Although men and women experience different types of infidelity differently, they are roughly equally ready to forgive their partner. And the new knowledge shows that the degree of forgiveness is not related to the type of infidelity.

“We are surprised that the differences between the sexes were not greater. The mechanisms underlying forgiveness are more or less identical between the sexes,” says Professor Leif Edward Ottesen Kennair of the Institute of Psychology at the Norwegian University of Science and Technology Technology (NTNU).

He co-authored a new article in the Journal of Relationships Research. The article looks at infidelity and the mechanisms behind forgiveness.

A research group at NTNU recruited 92 couples for the study. These couples independently completed a questionnaire about problems described in hypothetical scenarios in which the partner had been unfaithful in various ways.

One scenario describes how the partner has sex with another person but does not fall in love.

In the other scenario, the partner falls in love with another person but does not have sex.

How willing are people to forgive their partner? It turns out that both men and women process their partner’s infidelity almost identically.

Most people, regardless of gender or type of infidelity, find it unlikely that they will forgive their partner’s infidelity.

“Whether the couple breaks up or not depends primarily on how threatening the relationship is, which they perceive as infidelity,” says lead author Trond Viggo Grøntvedt, a postdoctoral fellow at the Institute of Psychology.

The more threatening the infidelity feels, the worse it is for the relationship.

Whether partners believe that the relationship can continue also depends on how willing they are to forgive each other, especially to avoid distancing themselves from their partner.

Of course, there are also great individual differences within each gender. People react differently to infidelity depending on their personality and circumstances.

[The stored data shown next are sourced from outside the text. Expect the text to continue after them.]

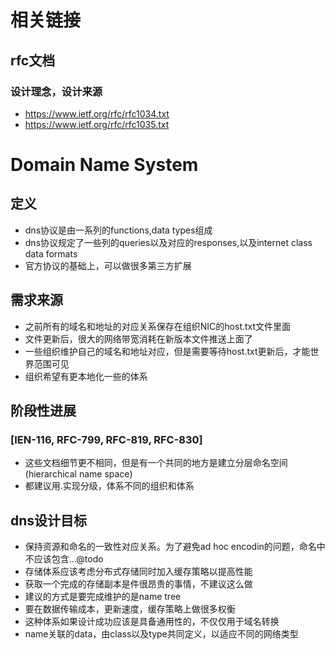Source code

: # 相关链接
## rfc文档
### 设计理念，设计来源
- https://www.ietf.org/rfc/rfc1034.txt
- https://www.ietf.org/rfc/rfc1035.txt


# Domain Name System
## 定义
- dns协议是由一系列的functions,data types组成
- dns协议规定了一些列的queries以及对应的responses,以及internet class data formats
- 官方协议的基础上，可以做很多第三方扩展

## 需求来源
- 之前所有的域名和地址的对应关系保存在组织NIC的host.txt文件里面
- 文件更新后，很大的网络带宽消耗在新版本文件推送上面了
- 一些组织维护自己的域名和地址对应，但是需要等待host.txt更新后，才能世界范围可见
- 组织希望有更本地化一些的体系

## 阶段性进展
### [IEN-116, RFC-799, RFC-819, RFC-830]
- 这些文档细节更不相同，但是有一个共同的地方是建立分层命名空间(hierarchical name space)
- 都建议用.实现分级，体系不同的组织和体系


## dns设计目标
- 保持资源和命名的一致性对应关系。为了避免ad hoc encodin的问题，命名中不应该包含...@todo
- 存储体系应该考虑分布式存储同时加入缓存策略以提高性能
- 获取一个完成的存储副本是件很昂贵的事情，不建议这么做
- 建议的方式是要完成维护的是name tree
- 要在数据传输成本，更新速度，缓存策略上做很多权衡
- 这种体系如果设计成功应该是具备通用性的，不仅仅用于域名转换
- name关联的data，由class以及type共同定义，以适应不同的网络类型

“Many people may think that couples who have a strong relationship are more tolerant of infidelity, but that was not indicated in our study,” says Professor Mons Bendixen of the NTNU’s Department of Psychology.

Another aspect plays a role in emotional infidelity in which no sex has taken place. To what extent can the unfaithful partner be held responsible for what happened?

If you willingly have sex with another person, it doesn’t matter whether you feel like it’s your fault.

“The level of guilt attributed to the partner was related to forgiveness,” says Bendixen.

The relationship is at greater risk when the partner bears much of the responsibility for getting into an intimate relationship with someone else.

“The guilt factor doesn’t come into play when the partner is physically unfaithful,” says Grøntvedt.

If you are voluntarily having sex with someone other than your partner, it is more or less irrelevant whether you think it was mainly your fault or not. Possible forgiveness does not depend on accepting guilt.